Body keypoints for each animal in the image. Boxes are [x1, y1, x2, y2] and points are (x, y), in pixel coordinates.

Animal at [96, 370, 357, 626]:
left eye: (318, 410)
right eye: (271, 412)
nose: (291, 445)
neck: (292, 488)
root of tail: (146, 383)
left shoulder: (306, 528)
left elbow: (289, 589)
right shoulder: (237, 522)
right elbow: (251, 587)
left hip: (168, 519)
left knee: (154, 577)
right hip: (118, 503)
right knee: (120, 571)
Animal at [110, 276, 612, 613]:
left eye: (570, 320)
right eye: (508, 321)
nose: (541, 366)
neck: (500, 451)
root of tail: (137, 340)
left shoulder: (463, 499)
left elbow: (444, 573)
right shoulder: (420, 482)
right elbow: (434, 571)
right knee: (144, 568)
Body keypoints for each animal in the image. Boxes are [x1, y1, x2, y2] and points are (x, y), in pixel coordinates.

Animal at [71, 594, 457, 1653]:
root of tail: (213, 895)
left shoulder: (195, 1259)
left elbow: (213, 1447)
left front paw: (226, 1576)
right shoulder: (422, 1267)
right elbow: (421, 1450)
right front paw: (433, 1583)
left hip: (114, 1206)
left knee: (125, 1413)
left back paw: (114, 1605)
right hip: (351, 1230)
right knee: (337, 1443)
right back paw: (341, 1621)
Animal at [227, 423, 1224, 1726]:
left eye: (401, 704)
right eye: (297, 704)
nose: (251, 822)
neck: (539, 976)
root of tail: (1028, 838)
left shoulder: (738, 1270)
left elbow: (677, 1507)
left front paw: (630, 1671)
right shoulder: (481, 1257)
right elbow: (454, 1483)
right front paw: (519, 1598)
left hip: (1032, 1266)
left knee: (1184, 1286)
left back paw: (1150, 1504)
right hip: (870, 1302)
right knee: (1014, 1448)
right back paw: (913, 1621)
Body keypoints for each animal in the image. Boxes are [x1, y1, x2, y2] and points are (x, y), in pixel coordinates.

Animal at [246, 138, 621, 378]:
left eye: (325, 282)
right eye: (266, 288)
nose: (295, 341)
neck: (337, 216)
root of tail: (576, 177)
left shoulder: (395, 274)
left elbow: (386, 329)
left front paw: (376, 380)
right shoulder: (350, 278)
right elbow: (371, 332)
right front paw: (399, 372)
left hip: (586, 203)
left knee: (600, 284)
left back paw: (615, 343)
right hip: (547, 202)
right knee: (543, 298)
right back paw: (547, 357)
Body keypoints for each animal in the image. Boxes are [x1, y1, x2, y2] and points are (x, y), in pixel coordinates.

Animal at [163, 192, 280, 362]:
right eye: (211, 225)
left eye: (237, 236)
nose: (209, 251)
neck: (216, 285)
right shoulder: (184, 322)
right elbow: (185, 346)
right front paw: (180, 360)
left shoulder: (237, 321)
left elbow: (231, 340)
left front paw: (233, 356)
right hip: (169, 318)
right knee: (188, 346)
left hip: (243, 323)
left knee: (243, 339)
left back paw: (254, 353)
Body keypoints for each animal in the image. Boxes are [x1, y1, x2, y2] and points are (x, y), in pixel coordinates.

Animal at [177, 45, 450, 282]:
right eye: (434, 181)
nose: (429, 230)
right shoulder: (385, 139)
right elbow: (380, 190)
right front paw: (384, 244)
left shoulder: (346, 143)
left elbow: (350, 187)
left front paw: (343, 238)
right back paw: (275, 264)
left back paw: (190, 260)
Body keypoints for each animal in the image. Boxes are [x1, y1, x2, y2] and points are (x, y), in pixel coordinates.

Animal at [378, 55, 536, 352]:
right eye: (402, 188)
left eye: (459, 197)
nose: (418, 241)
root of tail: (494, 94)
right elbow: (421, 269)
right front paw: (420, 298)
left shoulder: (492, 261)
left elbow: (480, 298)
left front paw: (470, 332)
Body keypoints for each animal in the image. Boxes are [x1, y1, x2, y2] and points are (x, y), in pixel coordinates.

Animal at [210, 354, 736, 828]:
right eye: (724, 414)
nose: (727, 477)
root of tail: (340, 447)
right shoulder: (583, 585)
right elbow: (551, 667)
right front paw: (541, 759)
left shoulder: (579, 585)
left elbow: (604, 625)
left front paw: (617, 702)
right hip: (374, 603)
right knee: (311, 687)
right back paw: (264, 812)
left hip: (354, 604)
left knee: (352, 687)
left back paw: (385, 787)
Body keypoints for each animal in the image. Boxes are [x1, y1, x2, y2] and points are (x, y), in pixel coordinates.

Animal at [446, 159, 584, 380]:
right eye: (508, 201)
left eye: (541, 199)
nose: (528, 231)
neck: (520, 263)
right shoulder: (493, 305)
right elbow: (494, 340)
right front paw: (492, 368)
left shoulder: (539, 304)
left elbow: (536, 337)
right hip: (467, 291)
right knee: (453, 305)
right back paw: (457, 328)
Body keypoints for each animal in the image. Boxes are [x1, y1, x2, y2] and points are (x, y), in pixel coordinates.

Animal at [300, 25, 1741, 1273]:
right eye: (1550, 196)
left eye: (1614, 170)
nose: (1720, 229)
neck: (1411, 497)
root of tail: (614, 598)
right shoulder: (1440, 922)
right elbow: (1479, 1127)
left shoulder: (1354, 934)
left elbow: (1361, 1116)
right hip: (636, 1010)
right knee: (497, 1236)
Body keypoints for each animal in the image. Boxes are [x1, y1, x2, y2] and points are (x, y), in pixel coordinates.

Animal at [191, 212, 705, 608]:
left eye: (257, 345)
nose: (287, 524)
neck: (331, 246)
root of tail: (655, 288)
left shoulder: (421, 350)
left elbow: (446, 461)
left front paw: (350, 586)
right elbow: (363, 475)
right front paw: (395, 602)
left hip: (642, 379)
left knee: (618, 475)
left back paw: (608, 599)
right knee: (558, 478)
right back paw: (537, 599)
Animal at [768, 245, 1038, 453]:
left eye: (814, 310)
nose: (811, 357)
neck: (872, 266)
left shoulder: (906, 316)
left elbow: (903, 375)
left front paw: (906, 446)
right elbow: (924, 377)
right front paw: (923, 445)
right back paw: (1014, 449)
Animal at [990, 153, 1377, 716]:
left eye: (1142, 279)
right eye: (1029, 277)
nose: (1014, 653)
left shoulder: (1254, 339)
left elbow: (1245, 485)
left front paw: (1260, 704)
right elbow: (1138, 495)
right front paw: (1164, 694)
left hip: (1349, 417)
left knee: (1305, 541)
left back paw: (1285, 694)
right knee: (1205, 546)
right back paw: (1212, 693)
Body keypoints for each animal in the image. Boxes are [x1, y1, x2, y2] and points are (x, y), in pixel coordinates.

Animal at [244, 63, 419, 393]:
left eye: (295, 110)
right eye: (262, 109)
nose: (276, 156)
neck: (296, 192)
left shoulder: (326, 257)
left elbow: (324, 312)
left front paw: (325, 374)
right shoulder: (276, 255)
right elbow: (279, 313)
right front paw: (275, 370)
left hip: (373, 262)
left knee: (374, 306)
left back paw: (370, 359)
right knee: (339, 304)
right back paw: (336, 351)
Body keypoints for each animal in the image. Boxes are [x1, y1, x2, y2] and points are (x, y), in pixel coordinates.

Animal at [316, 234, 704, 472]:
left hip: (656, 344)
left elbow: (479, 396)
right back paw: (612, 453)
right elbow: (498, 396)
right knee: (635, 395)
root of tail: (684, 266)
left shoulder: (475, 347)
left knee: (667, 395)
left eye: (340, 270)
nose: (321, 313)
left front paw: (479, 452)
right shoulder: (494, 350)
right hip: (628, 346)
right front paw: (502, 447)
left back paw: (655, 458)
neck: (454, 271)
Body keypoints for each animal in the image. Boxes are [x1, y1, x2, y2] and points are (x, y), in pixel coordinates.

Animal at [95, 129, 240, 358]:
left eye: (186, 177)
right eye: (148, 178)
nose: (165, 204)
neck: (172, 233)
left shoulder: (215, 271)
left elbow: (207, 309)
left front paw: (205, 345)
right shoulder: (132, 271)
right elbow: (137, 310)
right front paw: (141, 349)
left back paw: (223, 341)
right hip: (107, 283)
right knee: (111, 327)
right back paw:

WHAT THIS TASK INVOLVES
From the entries above, return exactly the line containing "left eye: (814, 310)", the line containing "left back paw: (370, 359)", and all lines between, and nothing else.

EXERCISE RESULT
left eye: (814, 310)
nose: (811, 357)
neck: (872, 266)
left shoulder: (906, 316)
left elbow: (903, 375)
left front paw: (906, 446)
right elbow: (924, 377)
right front paw: (923, 445)
right back paw: (1014, 449)
Animal at [990, 153, 1377, 716]:
left eye: (1142, 279)
right eye: (1029, 277)
nose: (1014, 653)
left shoulder: (1254, 339)
left elbow: (1245, 485)
left front paw: (1260, 704)
right elbow: (1138, 495)
right front paw: (1164, 694)
left hip: (1349, 417)
left knee: (1305, 541)
left back paw: (1285, 694)
right knee: (1205, 546)
right back paw: (1212, 693)
Body keypoints for each animal in the image. Boxes are [x1, y1, x2, y2] and points are (x, y), in pixel coordinates.

Animal at [244, 63, 419, 393]:
left eye: (295, 110)
right eye: (262, 109)
nose: (276, 156)
neck: (296, 192)
left shoulder: (326, 257)
left elbow: (324, 312)
left front paw: (325, 374)
right shoulder: (276, 255)
right elbow: (279, 313)
right front paw: (275, 370)
left hip: (373, 262)
left knee: (374, 306)
left back paw: (370, 359)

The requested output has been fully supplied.